Material fornecido:
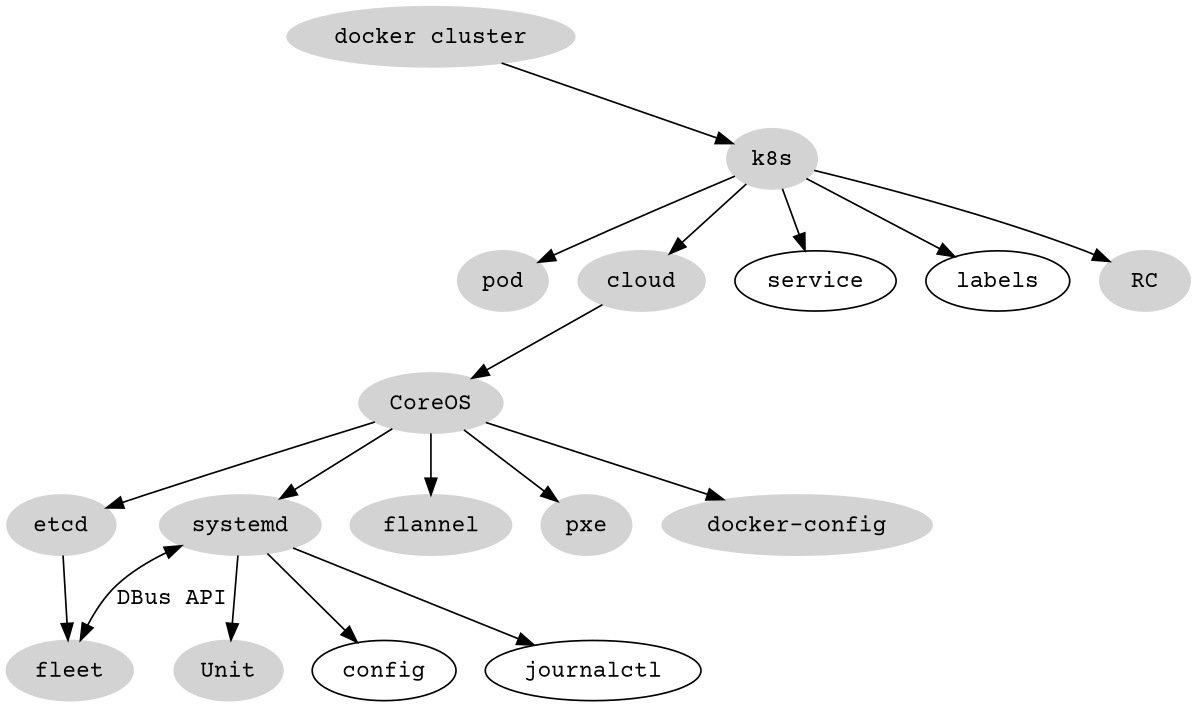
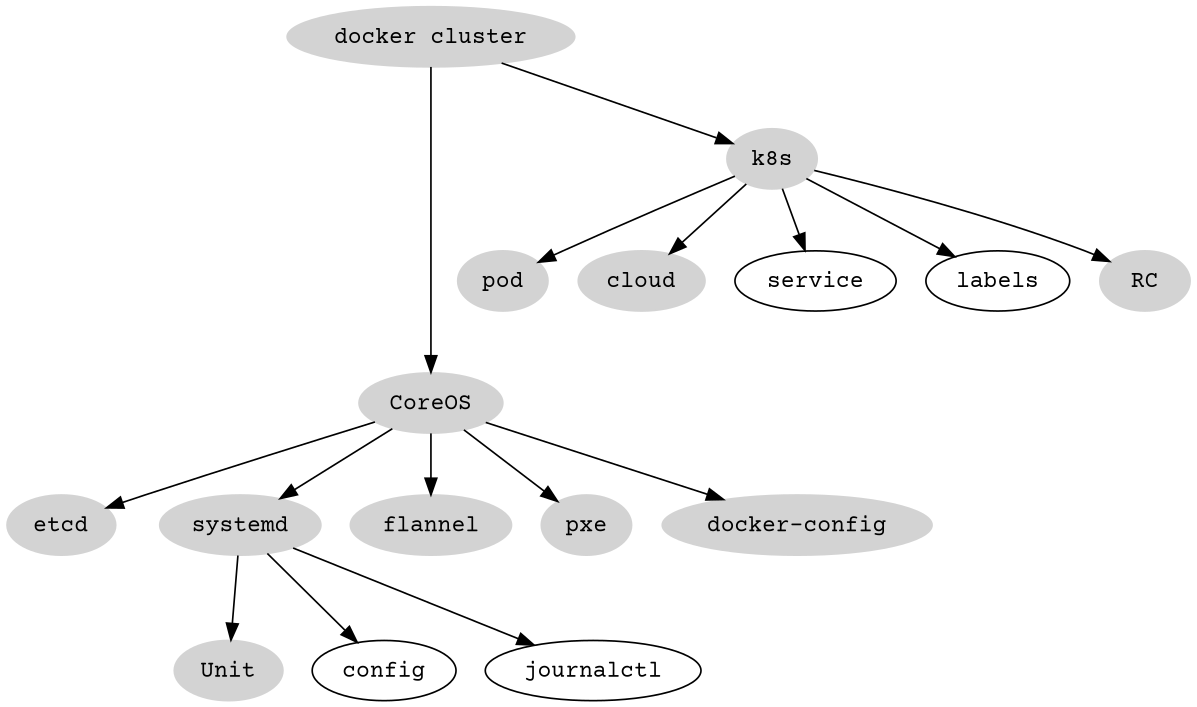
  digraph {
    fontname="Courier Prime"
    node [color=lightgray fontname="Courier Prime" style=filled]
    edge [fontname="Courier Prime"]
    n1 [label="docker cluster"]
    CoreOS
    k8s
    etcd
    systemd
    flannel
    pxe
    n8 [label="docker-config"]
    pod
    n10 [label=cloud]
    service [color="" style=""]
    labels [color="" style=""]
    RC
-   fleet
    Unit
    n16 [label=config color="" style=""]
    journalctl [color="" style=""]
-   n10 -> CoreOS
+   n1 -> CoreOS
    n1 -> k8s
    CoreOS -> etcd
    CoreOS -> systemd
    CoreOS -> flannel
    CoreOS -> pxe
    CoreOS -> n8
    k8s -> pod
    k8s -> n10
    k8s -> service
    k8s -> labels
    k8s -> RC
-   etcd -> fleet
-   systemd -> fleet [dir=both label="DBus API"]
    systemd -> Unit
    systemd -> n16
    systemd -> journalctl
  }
==
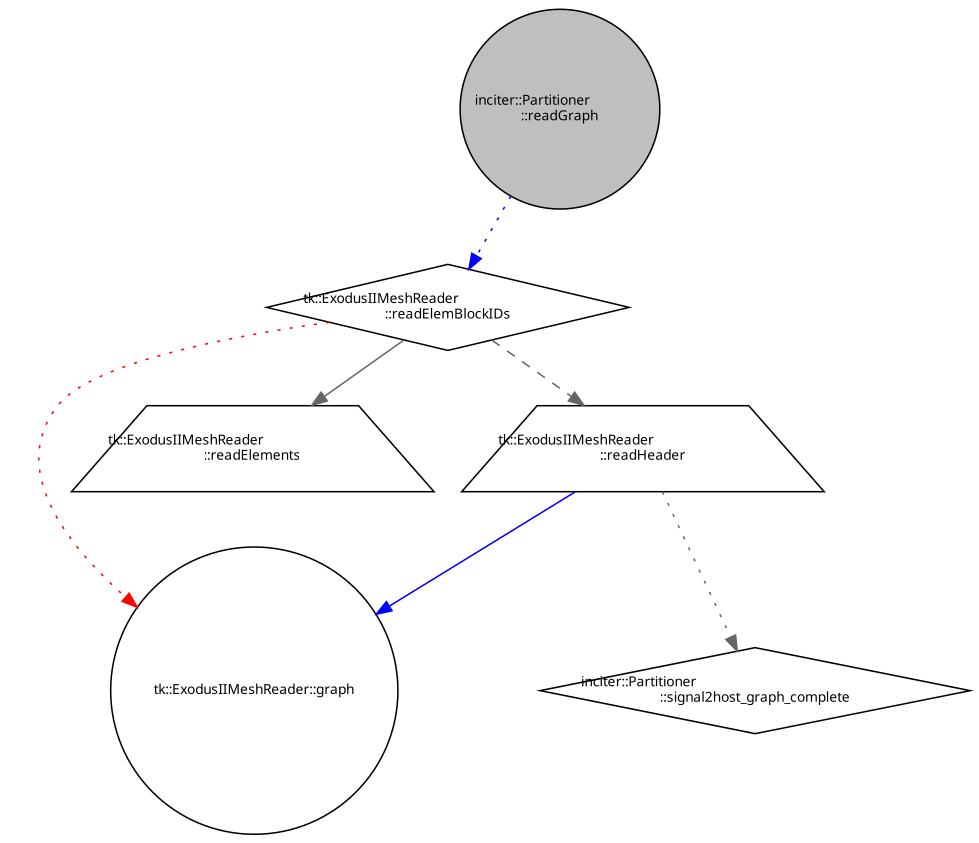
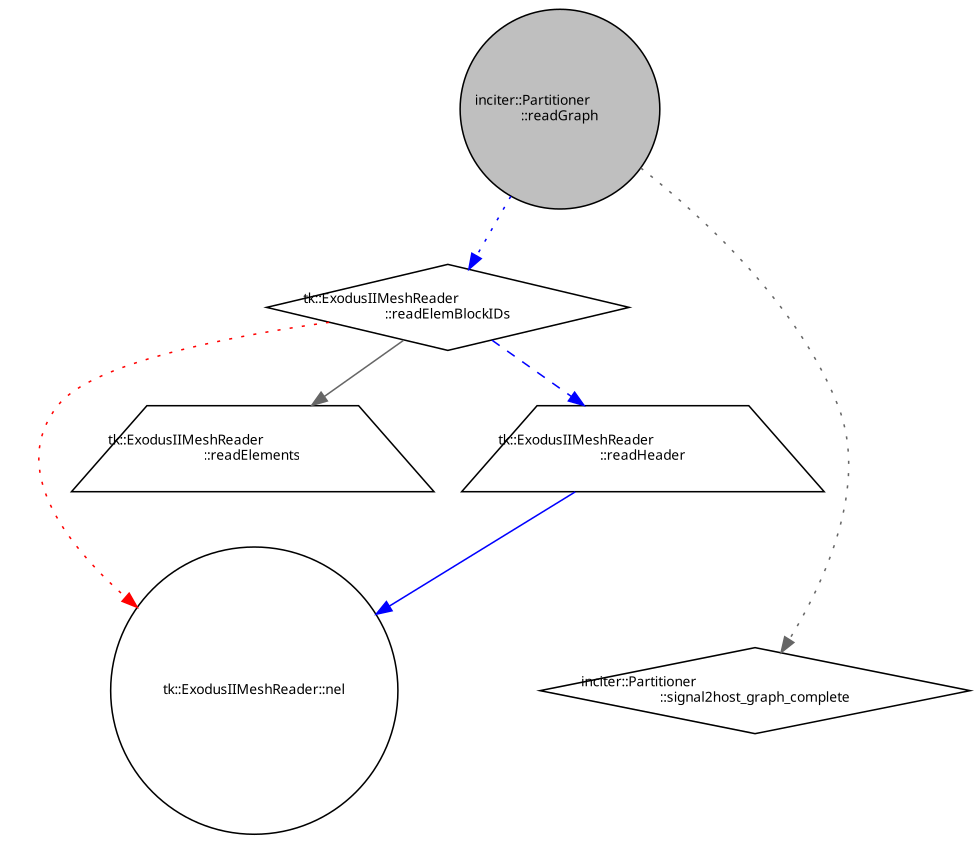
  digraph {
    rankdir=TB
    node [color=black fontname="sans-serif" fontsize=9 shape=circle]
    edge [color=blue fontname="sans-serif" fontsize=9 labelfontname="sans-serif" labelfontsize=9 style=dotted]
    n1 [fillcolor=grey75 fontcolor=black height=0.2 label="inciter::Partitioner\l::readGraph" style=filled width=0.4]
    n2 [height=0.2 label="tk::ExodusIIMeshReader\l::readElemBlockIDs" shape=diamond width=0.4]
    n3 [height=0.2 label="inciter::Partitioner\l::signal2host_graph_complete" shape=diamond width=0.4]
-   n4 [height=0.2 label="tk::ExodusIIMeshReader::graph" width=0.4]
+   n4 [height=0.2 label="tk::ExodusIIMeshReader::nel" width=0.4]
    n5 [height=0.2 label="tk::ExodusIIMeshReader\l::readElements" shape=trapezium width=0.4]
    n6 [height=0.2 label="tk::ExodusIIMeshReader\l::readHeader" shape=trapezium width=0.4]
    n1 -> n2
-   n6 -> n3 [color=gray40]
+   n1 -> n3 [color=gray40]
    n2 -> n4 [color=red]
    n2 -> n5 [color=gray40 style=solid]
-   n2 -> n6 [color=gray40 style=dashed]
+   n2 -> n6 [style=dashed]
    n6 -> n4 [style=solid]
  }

Descrição da tarefa:
Conte quantas linhas dos dados contêm a palavra "inciter", levando em conta maiúsculas e minúsculas. Responda apenas com o número.

Resposta abaixo:
2